__Exercise goal__: Could you write out the whole listing exactly as it appears?

__Supplied material__:
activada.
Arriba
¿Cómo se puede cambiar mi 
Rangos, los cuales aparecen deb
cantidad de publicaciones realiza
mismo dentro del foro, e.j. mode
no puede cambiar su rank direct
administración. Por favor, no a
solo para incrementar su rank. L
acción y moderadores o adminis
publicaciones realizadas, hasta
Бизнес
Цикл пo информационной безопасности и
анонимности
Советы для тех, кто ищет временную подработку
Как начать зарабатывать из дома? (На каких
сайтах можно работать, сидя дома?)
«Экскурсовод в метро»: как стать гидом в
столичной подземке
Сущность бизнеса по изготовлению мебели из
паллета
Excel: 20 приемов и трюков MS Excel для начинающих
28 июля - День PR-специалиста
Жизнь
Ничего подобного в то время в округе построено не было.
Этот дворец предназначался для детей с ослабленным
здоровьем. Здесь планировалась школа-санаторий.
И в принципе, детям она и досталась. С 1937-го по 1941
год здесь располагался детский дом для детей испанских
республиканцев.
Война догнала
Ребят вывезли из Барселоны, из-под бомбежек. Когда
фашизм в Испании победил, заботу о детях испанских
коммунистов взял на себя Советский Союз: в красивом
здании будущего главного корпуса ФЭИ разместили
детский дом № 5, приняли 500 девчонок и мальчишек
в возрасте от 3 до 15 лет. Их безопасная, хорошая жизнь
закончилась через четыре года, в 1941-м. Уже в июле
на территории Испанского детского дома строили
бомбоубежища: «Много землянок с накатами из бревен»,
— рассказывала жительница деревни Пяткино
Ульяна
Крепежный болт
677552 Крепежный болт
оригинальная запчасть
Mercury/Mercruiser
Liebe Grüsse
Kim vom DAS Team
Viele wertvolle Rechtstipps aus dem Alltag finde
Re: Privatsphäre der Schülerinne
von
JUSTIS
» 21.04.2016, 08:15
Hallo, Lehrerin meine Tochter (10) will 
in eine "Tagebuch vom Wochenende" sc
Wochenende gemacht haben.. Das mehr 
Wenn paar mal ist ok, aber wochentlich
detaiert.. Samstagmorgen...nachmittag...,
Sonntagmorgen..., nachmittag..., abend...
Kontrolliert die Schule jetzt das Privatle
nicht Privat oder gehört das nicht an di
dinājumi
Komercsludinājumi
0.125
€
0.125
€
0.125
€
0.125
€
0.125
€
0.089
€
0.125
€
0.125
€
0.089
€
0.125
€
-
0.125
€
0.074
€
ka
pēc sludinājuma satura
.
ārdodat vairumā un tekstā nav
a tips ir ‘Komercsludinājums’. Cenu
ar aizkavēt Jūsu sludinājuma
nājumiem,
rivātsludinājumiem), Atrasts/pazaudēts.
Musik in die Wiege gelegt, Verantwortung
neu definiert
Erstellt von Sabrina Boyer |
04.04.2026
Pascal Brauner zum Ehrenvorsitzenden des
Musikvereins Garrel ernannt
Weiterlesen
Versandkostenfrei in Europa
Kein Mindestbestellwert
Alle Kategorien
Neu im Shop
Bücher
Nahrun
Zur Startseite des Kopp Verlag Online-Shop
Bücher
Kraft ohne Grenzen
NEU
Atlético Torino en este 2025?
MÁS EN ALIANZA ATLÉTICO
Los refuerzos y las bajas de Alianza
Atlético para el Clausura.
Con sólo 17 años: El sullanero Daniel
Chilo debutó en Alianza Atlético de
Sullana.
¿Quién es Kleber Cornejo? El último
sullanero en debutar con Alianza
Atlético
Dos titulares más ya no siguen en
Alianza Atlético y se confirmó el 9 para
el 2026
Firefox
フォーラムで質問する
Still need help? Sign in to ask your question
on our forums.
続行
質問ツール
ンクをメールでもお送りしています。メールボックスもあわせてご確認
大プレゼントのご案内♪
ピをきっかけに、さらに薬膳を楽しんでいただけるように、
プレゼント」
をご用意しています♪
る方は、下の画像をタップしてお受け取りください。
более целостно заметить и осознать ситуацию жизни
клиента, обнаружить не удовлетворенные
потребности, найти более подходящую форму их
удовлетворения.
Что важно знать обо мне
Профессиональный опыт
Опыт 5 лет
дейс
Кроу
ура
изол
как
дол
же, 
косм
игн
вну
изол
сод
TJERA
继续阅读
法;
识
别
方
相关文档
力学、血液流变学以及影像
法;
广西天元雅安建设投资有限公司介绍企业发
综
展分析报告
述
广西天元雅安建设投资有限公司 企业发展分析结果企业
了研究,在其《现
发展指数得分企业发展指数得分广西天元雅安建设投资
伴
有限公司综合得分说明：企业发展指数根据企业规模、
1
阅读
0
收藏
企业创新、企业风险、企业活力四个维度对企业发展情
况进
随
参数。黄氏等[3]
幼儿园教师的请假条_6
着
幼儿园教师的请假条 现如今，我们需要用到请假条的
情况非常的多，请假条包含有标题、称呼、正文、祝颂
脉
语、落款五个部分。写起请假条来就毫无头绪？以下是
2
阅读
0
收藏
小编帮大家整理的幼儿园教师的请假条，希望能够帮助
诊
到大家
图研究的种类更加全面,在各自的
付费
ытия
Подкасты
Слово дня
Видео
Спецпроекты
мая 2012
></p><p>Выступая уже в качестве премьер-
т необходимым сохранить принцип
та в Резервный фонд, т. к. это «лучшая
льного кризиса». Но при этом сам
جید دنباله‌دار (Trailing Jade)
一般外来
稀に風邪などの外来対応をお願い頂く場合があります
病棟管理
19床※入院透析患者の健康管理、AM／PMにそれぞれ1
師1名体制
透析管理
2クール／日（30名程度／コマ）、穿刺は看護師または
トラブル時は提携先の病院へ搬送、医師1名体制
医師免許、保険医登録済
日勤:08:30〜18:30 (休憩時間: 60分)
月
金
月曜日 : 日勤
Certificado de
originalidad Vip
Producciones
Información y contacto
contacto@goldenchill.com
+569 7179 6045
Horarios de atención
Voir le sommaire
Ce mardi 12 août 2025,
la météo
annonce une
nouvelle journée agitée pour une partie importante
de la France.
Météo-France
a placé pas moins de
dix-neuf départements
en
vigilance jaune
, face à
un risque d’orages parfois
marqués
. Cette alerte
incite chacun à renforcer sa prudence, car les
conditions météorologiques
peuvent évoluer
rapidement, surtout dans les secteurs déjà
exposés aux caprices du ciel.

__Written answer__:
activada.
Arriba
¿Cómo se puede cambiar mi 
Rangos, los cuales aparecen deb
cantidad de publicaciones realiza
mismo dentro del foro, e.j. mode
no puede cambiar su rank direct
administración. Por favor, no a
solo para incrementar su rank. L
acción y moderadores o adminis
publicaciones realizadas, hasta
Бизнес
Цикл пo информационной безопасности и
анонимности
Советы для тех, кто ищет временную подработку
Как начать зарабатывать из дома? (На каких
сайтах можно работать, сидя дома?)
«Экскурсовод в метро»: как стать гидом в
столичной подземке
Сущность бизнеса по изготовлению мебели из
паллета
Excel: 20 приемов и трюков MS Excel для начинающих
28 июля - День PR-специалиста
Жизнь
Ничего подобного в то время в округе построено не было.
Этот дворец предназначался для детей с ослабленным
здоровьем. Здесь планировалась школа-санаторий.
И в принципе, детям она и досталась. С 1937-го по 1941
год здесь располагался детский дом для детей испанских
республиканцев.
Война догнала
Ребят вывезли из Барселоны, из-под бомбежек. Когда
фашизм в Испании победил, заботу о детях испанских
коммунистов взял на себя Советский Союз: в красивом
здании будущего главного корпуса ФЭИ разместили
детский дом № 5, приняли 500 девчонок и мальчишек
в возрасте от 3 до 15 лет. Их безопасная, хорошая жизнь
закончилась через четыре года, в 1941-м. Уже в июле
на территории Испанского детского дома строили
бомбоубежища: «Много землянок с накатами из бревен»,
— рассказывала жительница деревни Пяткино
Ульяна
Крепежный болт
677552 Крепежный болт
оригинальная запчасть
Mercury/Mercruiser
Liebe Grüsse
Kim vom DAS Team
Viele wertvolle Rechtstipps aus dem Alltag finde
Re: Privatsphäre der Schülerinne
von
JUSTIS
» 21.04.2016, 08:15
Hallo, Lehrerin meine Tochter (10) will 
in eine "Tagebuch vom Wochenende" sc
Wochenende gemacht haben.. Das mehr 
Wenn paar mal ist ok, aber wochentlich
detaiert.. Samstagmorgen...nachmittag...,
Sonntagmorgen..., nachmittag..., abend...
Kontrolliert die Schule jetzt das Privatle
nicht Privat oder gehört das nicht an di
dinājumi
Komercsludinājumi
0.125
€
0.125
€
0.125
€
0.125
€
0.125
€
0.089
€
0.125
€
0.125
€
0.089
€
0.125
€
-
0.125
€
0.074
€
ka
pēc sludinājuma satura
.
ārdodat vairumā un tekstā nav
a tips ir ‘Komercsludinājums’. Cenu
ar aizkavēt Jūsu sludinājuma
nājumiem,
rivātsludinājumiem), Atrasts/pazaudēts.
Musik in die Wiege gelegt, Verantwortung
neu definiert
Erstellt von Sabrina Boyer |
04.04.2026
Pascal Brauner zum Ehrenvorsitzenden des
Musikvereins Garrel ernannt
Weiterlesen
Versandkostenfrei in Europa
Kein Mindestbestellwert
Alle Kategorien
Neu im Shop
Bücher
Nahrun
Zur Startseite des Kopp Verlag Online-Shop
Bücher
Kraft ohne Grenzen
NEU
Atlético Torino en este 2025?
MÁS EN ALIANZA ATLÉTICO
Los refuerzos y las bajas de Alianza
Atlético para el Clausura.
Con sólo 17 años: El sullanero Daniel
Chilo debutó en Alianza Atlético de
Sullana.
¿Quién es Kleber Cornejo? El último
sullanero en debutar con Alianza
Atlético
Dos titulares más ya no siguen en
Alianza Atlético y se confirmó el 9 para
el 2026
Firefox
フォーラムで質問する
Still need help? Sign in to ask your question
on our forums.
続行
質問ツール
ンクをメールでもお送りしています。メールボックスもあわせてご確認
大プレゼントのご案内♪
ピをきっかけに、さらに薬膳を楽しんでいただけるように、
プレゼント」
をご用意しています♪
る方は、下の画像をタップしてお受け取りください。
более целостно заметить и осознать ситуацию жизни
клиента, обнаружить не удовлетворенные
потребности, найти более подходящую форму их
удовлетворения.
Что важно знать обо мне
Профессиональный опыт
Опыт 5 лет
дейс
Кроу
ура
изол
как
дол
же, 
косм
игн
вну
изол
сод
TJERA
继续阅读
法;
识
别
方
相关文档
力学、血液流变学以及影像
法;
广西天元雅安建设投资有限公司介绍企业发
综
展分析报告
述
广西天元雅安建设投资有限公司 企业发展分析结果企业
了研究,在其《现
发展指数得分企业发展指数得分广西天元雅安建设投资
伴
有限公司综合得分说明：企业发展指数根据企业规模、
1
阅读
0
收藏
企业创新、企业风险、企业活力四个维度对企业发展情
况进
随
参数。黄氏等[3]
幼儿园教师的请假条_6
着
幼儿园教师的请假条 现如今，我们需要用到请假条的
情况非常的多，请假条包含有标题、称呼、正文、祝颂
脉
语、落款五个部分。写起请假条来就毫无头绪？以下是
2
阅读
0
收藏
小编帮大家整理的幼儿园教师的请假条，希望能够帮助
诊
到大家
图研究的种类更加全面,在各自的
付费
ытия
Подкасты
Слово дня
Видео
Спецпроекты
мая 2012
></p><p>Выступая уже в качестве премьер-
т необходимым сохранить принцип
та в Резервный фонд, т. к. это «лучшая
льного кризиса». Но при этом сам
جید دنباله‌دار (Trailing Jade)
一般外来
稀に風邪などの外来対応をお願い頂く場合があります
病棟管理
19床※入院透析患者の健康管理、AM／PMにそれぞれ1
師1名体制
透析管理
2クール／日（30名程度／コマ）、穿刺は看護師または
トラブル時は提携先の病院へ搬送、医師1名体制
医師免許、保険医登録済
日勤:08:30〜18:30 (休憩時間: 60分)
月
金
月曜日 : 日勤
Certificado de
originalidad Vip
Producciones
Información y contacto
contacto@goldenchill.com
+569 7179 6045
Horarios de atención
Voir le sommaire
Ce mardi 12 août 2025,
la météo
annonce une
nouvelle journée agitée pour une partie importante
de la France.
Météo-France
a placé pas moins de
dix-neuf départements
en
vigilance jaune
, face à
un risque d’orages parfois
marqués
. Cette alerte
incite chacun à renforcer sa prudence, car les
conditions météorologiques
peuvent évoluer
rapidement, surtout dans les secteurs déjà
exposés aux caprices du ciel.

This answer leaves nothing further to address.